Data excerpts:
>>>>

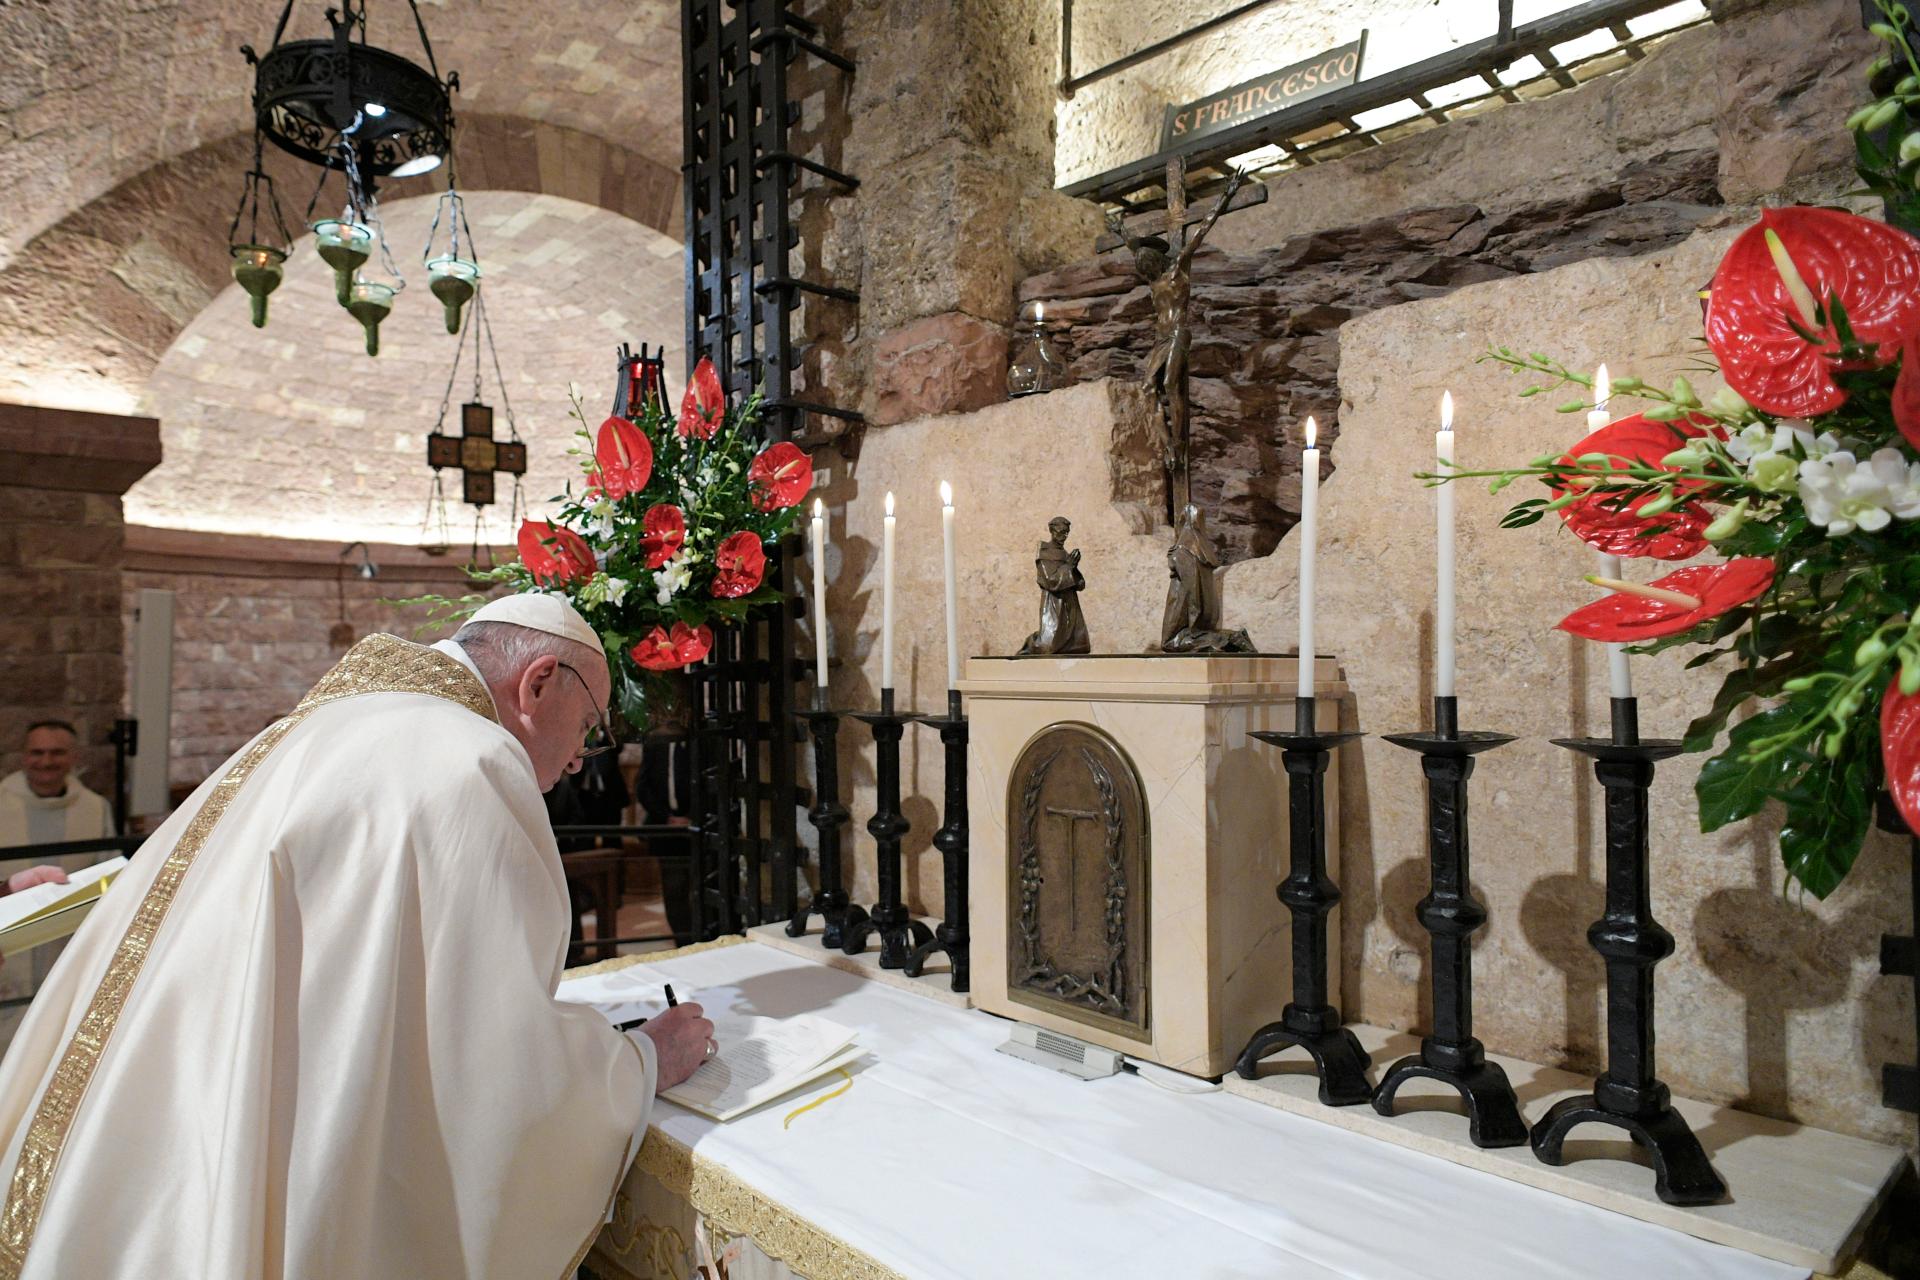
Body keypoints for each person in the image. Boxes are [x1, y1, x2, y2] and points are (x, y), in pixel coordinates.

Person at [0, 594, 714, 1279]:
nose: (579, 758)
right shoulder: (471, 761)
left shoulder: (322, 725)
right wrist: (641, 1059)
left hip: (172, 1113)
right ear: (538, 683)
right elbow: (488, 1055)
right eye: (588, 726)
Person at [0, 721, 114, 849]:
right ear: (24, 757)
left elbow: (109, 859)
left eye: (57, 753)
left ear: (74, 757)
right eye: (37, 752)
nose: (46, 762)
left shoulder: (97, 807)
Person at [1017, 515, 1092, 655]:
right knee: (1048, 645)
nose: (1064, 536)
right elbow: (1050, 581)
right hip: (1054, 603)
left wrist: (1074, 568)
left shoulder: (1065, 554)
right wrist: (1068, 567)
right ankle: (1031, 645)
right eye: (1061, 532)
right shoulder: (1044, 553)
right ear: (1052, 531)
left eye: (1066, 533)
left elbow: (1080, 584)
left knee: (1078, 645)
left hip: (1070, 603)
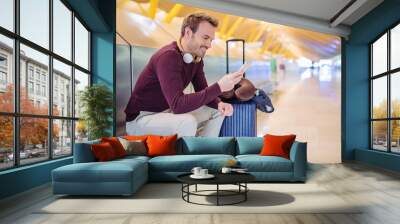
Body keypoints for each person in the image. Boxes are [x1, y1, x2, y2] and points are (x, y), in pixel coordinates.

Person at [125, 13, 244, 137]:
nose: (209, 45)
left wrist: (219, 103)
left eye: (211, 40)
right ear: (188, 32)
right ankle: (185, 156)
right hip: (141, 119)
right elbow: (178, 105)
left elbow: (203, 90)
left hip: (166, 112)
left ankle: (205, 149)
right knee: (187, 122)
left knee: (218, 111)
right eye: (205, 38)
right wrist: (219, 87)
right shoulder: (168, 57)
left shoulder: (196, 58)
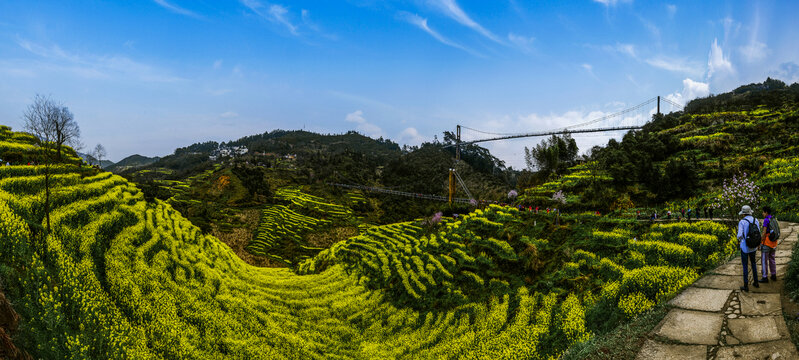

<<<<

▶ [AIM OF THE EXERCISE]: Using the entries above, transcribe every line from the line containing "right wrist: (1068, 567)" through the line containing "right shoulder: (168, 57)". Do not copy pictures.

▶ [ANSWER TO THE EXERCISE]:
right wrist: (1068, 567)
right ankle: (1031, 645)
right eye: (1061, 532)
right shoulder: (1044, 553)
right ear: (1052, 531)
left eye: (1066, 533)
left elbow: (1080, 584)
left knee: (1078, 645)
left hip: (1070, 603)
Body keypoints for each person in the image. Boxes are [x1, y1, x2, y2] and points are (x, y), in pixel coordinates.

Person at [125, 13, 244, 137]:
nose: (209, 45)
left wrist: (219, 103)
left eye: (211, 40)
right ear: (188, 32)
right ankle: (185, 156)
right hip: (141, 119)
right elbow: (178, 105)
left elbow: (203, 90)
left hip: (166, 112)
left ankle: (205, 149)
right knee: (187, 122)
left knee: (218, 111)
right eye: (205, 38)
right wrist: (219, 87)
right shoulder: (168, 57)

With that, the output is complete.